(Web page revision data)
"""
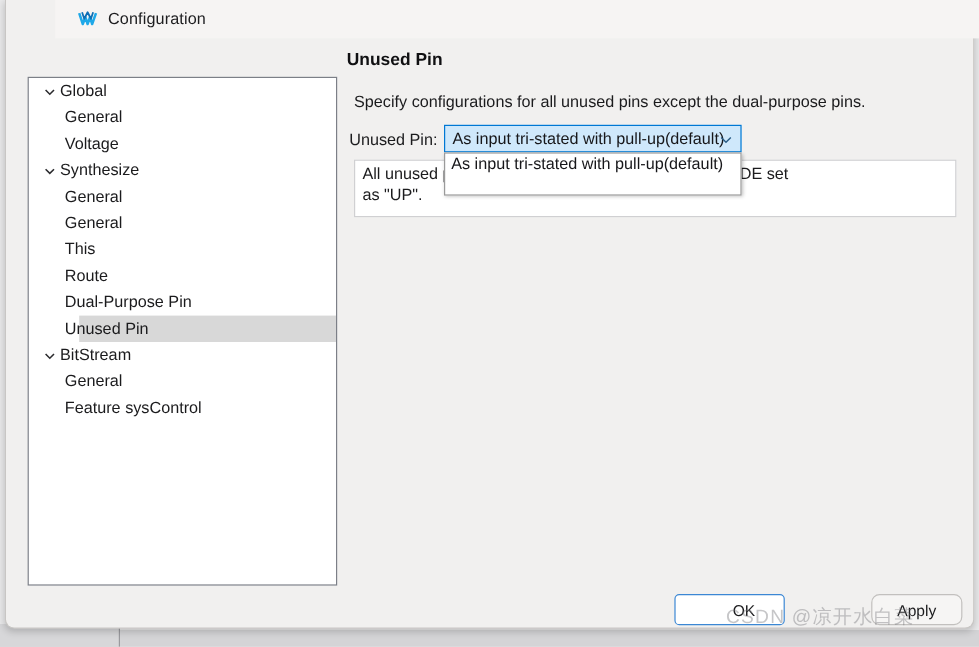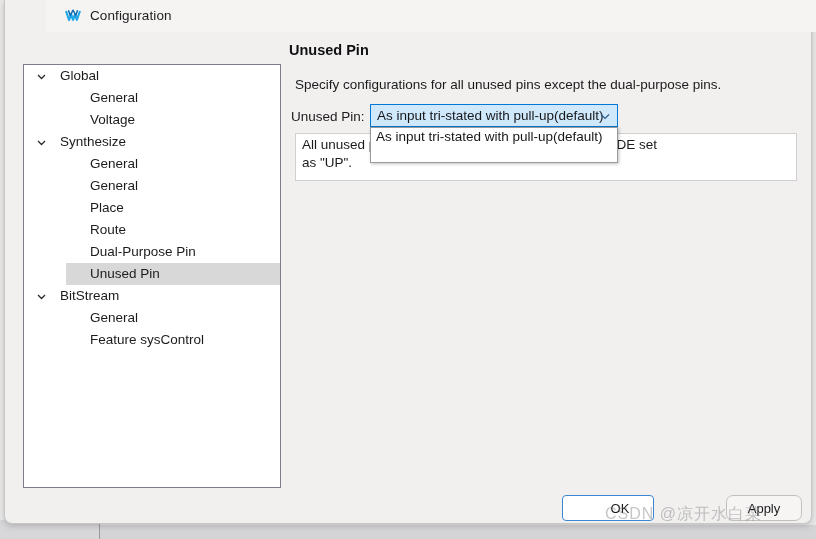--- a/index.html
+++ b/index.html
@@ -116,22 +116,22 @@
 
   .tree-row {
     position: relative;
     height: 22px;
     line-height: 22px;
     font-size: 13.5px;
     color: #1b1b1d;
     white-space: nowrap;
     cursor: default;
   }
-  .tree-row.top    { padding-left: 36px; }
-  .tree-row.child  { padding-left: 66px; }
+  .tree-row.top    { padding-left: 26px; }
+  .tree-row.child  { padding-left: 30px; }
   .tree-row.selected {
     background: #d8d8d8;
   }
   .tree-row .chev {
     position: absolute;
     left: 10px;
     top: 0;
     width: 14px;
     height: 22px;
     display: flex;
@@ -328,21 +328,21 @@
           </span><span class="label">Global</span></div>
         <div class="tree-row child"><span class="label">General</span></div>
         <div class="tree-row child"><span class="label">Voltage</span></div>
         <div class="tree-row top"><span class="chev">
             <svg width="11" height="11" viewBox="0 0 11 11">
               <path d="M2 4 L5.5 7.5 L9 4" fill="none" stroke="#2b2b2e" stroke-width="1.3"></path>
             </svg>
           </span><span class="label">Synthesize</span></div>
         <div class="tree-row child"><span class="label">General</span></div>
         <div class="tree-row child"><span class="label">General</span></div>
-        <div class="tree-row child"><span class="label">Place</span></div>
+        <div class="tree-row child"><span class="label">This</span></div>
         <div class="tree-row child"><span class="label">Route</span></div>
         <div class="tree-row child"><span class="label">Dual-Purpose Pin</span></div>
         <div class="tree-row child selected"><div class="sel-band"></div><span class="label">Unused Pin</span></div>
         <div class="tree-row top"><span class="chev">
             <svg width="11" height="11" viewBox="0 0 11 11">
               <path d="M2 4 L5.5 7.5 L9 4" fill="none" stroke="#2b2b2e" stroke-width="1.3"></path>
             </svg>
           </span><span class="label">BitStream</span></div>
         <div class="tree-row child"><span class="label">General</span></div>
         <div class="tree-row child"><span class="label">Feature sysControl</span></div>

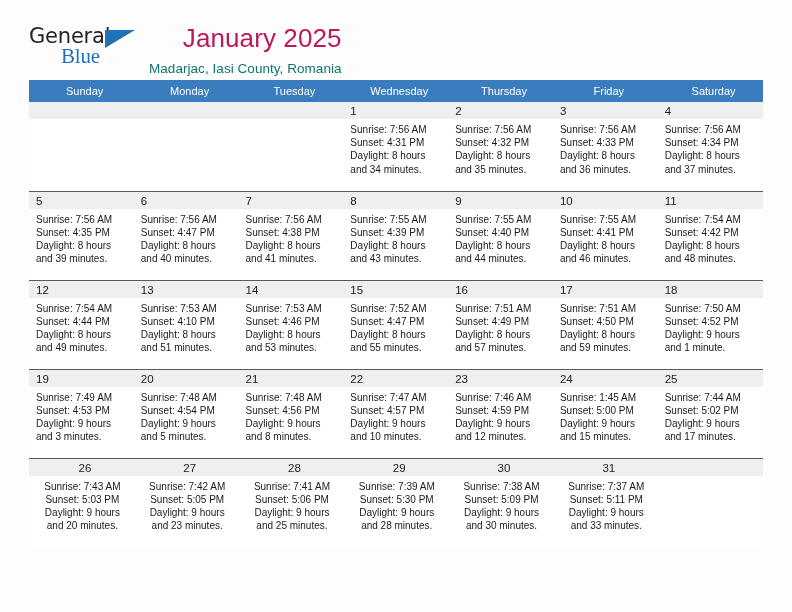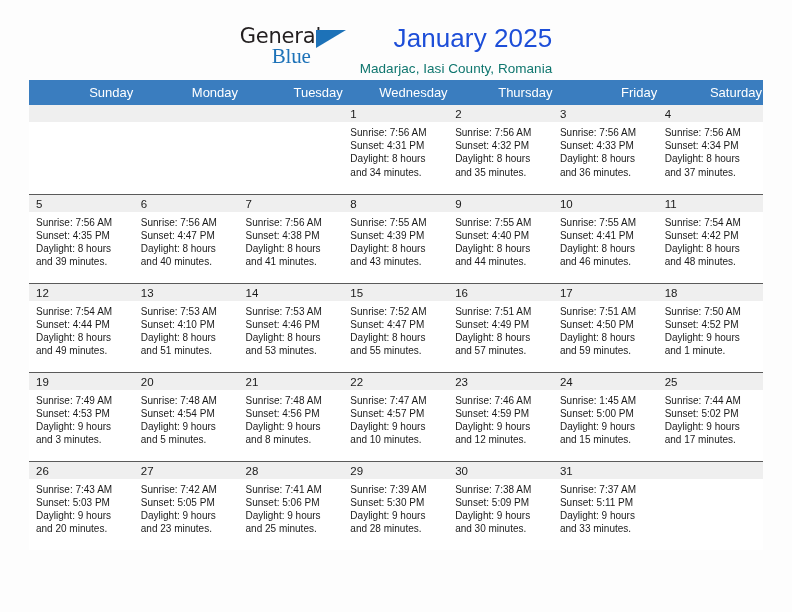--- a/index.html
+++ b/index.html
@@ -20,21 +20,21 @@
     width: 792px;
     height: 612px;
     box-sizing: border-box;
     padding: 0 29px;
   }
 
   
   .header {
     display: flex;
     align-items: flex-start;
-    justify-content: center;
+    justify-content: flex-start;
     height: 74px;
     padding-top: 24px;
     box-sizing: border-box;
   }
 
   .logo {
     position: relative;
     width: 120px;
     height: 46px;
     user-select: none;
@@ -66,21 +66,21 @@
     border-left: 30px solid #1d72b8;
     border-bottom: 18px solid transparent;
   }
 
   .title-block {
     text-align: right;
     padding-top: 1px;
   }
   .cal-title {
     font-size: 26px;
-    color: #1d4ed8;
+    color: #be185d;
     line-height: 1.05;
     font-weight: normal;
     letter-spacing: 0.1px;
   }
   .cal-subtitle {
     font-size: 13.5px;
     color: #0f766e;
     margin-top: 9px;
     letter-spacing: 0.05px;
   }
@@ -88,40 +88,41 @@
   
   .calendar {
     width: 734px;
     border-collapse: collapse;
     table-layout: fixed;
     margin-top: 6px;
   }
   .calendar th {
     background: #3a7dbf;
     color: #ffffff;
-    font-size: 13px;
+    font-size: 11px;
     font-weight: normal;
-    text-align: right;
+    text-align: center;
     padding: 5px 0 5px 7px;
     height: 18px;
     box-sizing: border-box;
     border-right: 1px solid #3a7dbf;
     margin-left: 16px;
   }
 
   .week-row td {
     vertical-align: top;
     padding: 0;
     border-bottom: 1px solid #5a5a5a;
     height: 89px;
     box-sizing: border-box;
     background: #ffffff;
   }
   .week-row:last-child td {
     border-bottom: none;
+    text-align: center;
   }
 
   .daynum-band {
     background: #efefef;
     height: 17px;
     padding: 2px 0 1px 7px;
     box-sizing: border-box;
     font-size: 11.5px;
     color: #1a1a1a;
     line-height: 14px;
"""
- _EXERCISE_:
Copy out the records above in full, exactly as written, but not the pictures.

- _ANSWER BELOW_:
--- a/index.html
+++ b/index.html
@@ -116,22 +116,22 @@
 
   .tree-row {
     position: relative;
     height: 22px;
     line-height: 22px;
     font-size: 13.5px;
     color: #1b1b1d;
     white-space: nowrap;
     cursor: default;
   }
-  .tree-row.top    { padding-left: 36px; }
-  .tree-row.child  { padding-left: 66px; }
+  .tree-row.top    { padding-left: 26px; }
+  .tree-row.child  { padding-left: 30px; }
   .tree-row.selected {
     background: #d8d8d8;
   }
   .tree-row .chev {
     position: absolute;
     left: 10px;
     top: 0;
     width: 14px;
     height: 22px;
     display: flex;
@@ -328,21 +328,21 @@
           </span><span class="label">Global</span></div>
         <div class="tree-row child"><span class="label">General</span></div>
         <div class="tree-row child"><span class="label">Voltage</span></div>
         <div class="tree-row top"><span class="chev">
             <svg width="11" height="11" viewBox="0 0 11 11">
               <path d="M2 4 L5.5 7.5 L9 4" fill="none" stroke="#2b2b2e" stroke-width="1.3"></path>
             </svg>
           </span><span class="label">Synthesize</span></div>
         <div class="tree-row child"><span class="label">General</span></div>
         <div class="tree-row child"><span class="label">General</span></div>
-        <div class="tree-row child"><span class="label">Place</span></div>
+        <div class="tree-row child"><span class="label">This</span></div>
         <div class="tree-row child"><span class="label">Route</span></div>
         <div class="tree-row child"><span class="label">Dual-Purpose Pin</span></div>
         <div class="tree-row child selected"><div class="sel-band"></div><span class="label">Unused Pin</span></div>
         <div class="tree-row top"><span class="chev">
             <svg width="11" height="11" viewBox="0 0 11 11">
               <path d="M2 4 L5.5 7.5 L9 4" fill="none" stroke="#2b2b2e" stroke-width="1.3"></path>
             </svg>
           </span><span class="label">BitStream</span></div>
         <div class="tree-row child"><span class="label">General</span></div>
         <div class="tree-row child"><span class="label">Feature sysControl</span></div>

--- a/index.html
+++ b/index.html
@@ -20,21 +20,21 @@
     width: 792px;
     height: 612px;
     box-sizing: border-box;
     padding: 0 29px;
   }
 
   
   .header {
     display: flex;
     align-items: flex-start;
-    justify-content: center;
+    justify-content: flex-start;
     height: 74px;
     padding-top: 24px;
     box-sizing: border-box;
   }
 
   .logo {
     position: relative;
     width: 120px;
     height: 46px;
     user-select: none;
@@ -66,21 +66,21 @@
     border-left: 30px solid #1d72b8;
     border-bottom: 18px solid transparent;
   }
 
   .title-block {
     text-align: right;
     padding-top: 1px;
   }
   .cal-title {
     font-size: 26px;
-    color: #1d4ed8;
+    color: #be185d;
     line-height: 1.05;
     font-weight: normal;
     letter-spacing: 0.1px;
   }
   .cal-subtitle {
     font-size: 13.5px;
     color: #0f766e;
     margin-top: 9px;
     letter-spacing: 0.05px;
   }
@@ -88,40 +88,41 @@
   
   .calendar {
     width: 734px;
     border-collapse: collapse;
     table-layout: fixed;
     margin-top: 6px;
   }
   .calendar th {
     background: #3a7dbf;
     color: #ffffff;
-    font-size: 13px;
+    font-size: 11px;
     font-weight: normal;
-    text-align: right;
+    text-align: center;
     padding: 5px 0 5px 7px;
     height: 18px;
     box-sizing: border-box;
     border-right: 1px solid #3a7dbf;
     margin-left: 16px;
   }
 
   .week-row td {
     vertical-align: top;
     padding: 0;
     border-bottom: 1px solid #5a5a5a;
     height: 89px;
     box-sizing: border-box;
     background: #ffffff;
   }
   .week-row:last-child td {
     border-bottom: none;
+    text-align: center;
   }
 
   .daynum-band {
     background: #efefef;
     height: 17px;
     padding: 2px 0 1px 7px;
     box-sizing: border-box;
     font-size: 11.5px;
     color: #1a1a1a;
     line-height: 14px;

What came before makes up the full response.